» Data listing:
+---+

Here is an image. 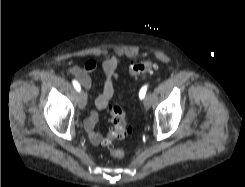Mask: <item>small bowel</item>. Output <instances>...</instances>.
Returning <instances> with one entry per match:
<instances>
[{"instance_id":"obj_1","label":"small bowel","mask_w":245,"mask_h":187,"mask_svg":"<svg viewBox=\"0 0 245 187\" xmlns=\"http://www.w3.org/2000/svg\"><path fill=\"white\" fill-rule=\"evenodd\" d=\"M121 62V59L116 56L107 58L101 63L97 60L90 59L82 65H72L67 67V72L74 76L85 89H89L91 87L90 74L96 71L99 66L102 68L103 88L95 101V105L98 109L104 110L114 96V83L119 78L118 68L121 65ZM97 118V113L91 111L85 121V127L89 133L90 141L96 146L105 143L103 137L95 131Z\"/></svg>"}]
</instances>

+---+

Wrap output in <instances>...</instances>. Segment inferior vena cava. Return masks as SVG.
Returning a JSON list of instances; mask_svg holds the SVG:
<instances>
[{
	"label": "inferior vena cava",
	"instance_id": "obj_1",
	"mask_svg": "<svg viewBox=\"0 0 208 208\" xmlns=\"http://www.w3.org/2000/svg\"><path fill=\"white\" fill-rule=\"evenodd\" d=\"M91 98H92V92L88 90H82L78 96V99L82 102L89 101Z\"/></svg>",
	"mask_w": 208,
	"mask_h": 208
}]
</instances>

+---+

» Problem: From the rows above, copy every line that contains the word "inferior". Case counts.

» Full solution:
Wrap output in <instances>...</instances>. Segment inferior vena cava. Return masks as SVG.
	"label": "inferior vena cava",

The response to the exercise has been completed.